Here is the modified code that evaluates multiple sentences using a list, loops through them, and includes error handling for the `math.exp()` function.

```python
import math
from openai import OpenAI

client = OpenAI()

models = ["gpt-4"]
# Replace the single sentence with a list of sentences to evaluate
sentences = [
    "The president addressed the nation on live television.",
    "The sun rises in the east and sets in the west.",
    "A computer is a machine that can be programmed.",
    "Unusual phrases often lead to high perplexity."
]

# Process each sentence for the specified model
for model in models:
    for sentence in sentences:
        print(f"Evaluating sentence fluency for '{model}': \"{sentence}\"")
        try:
            response = client.chat.completions.create(
                model=model,
                messages=[{"role": "user", "content": sentence}],
                max_tokens=1,
                logprobs=True,
                top_logprobs=5
            )

            # Use logprob of first generated token as approximation
            logprob = response.choices[0].logprobs.content[0].logprob

            # Add error handling for math.exp(-logprob) to catch OverflowError
            try:
                perplexity = math.exp(-logprob)
            except OverflowError:
                # Set perplexity to infinity if the logprob is too negative
                perplexity = float('inf')

            print(f"  Log Probability (1st token): {logprob:.4f}")
            print(f"  Approx. Perplexity: {perplexity:.2f}\n")
            
        except Exception as e:
            print(f"An error occurred while processing the sentence: {e}\n")
```

### Key Changes

  * **List of Sentences**: The `sentence` variable has been replaced with a list called `sentences`, containing several different examples.
  * **Nested Loop**: A new `for sentence in sentences:` loop has been added.
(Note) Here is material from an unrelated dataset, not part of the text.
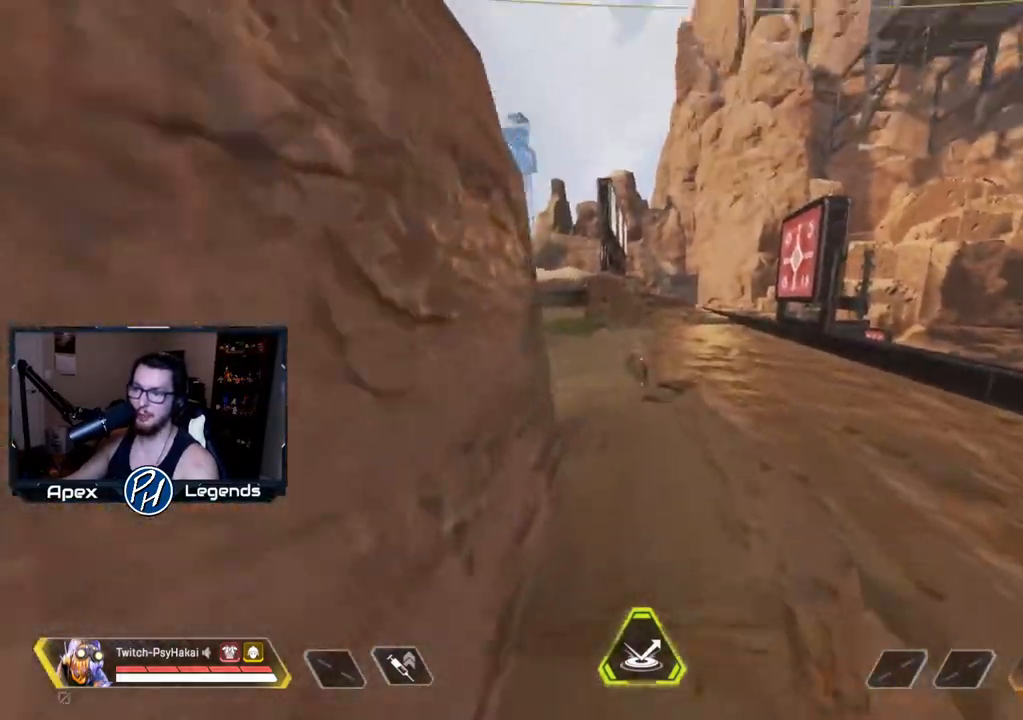
{"keys": [], "mouse": [], "events": [[150, "w", "up"]]}
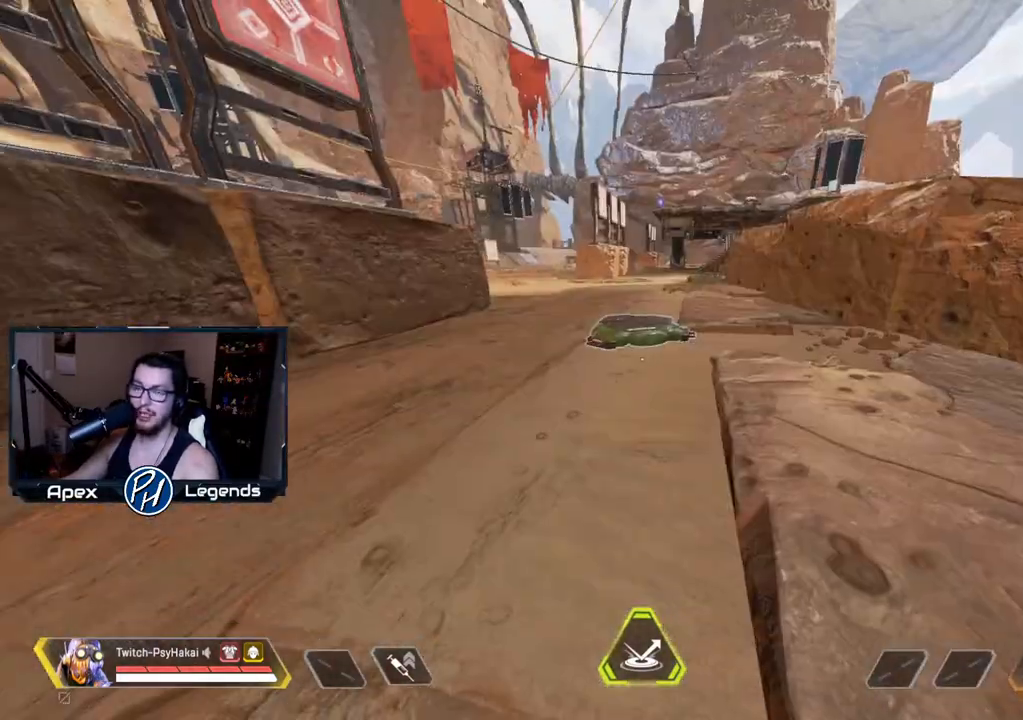
{"keys": [], "mouse": [], "events": []}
This loop is nested inside the `for model in models:` loop, ensuring that each sentence is processed by each model in the list.
  * **Updated Print Statements**: The print statements have been modified to clearly indicate which model and sentence are currently being evaluated.
  * **OverflowError Handling**: A `try-except OverflowError` block is now wrapped around the `math.exp(-logprob)` calculation. This prevents the program from crashing if `logprob` is an extremely large negative number, which can happen with highly predictable tokens. If an `OverflowError` occurs, the perplexity is set to `float('inf')` to represent an extremely high value. This helps in understanding that the model found the sentence highly predictable, but the value exceeded the float limit.
  * **General Exception Handling**: A broader `try-except` block has been added to catch any other potential API or data parsing errors, ensuring the script continues to run even if a request fails.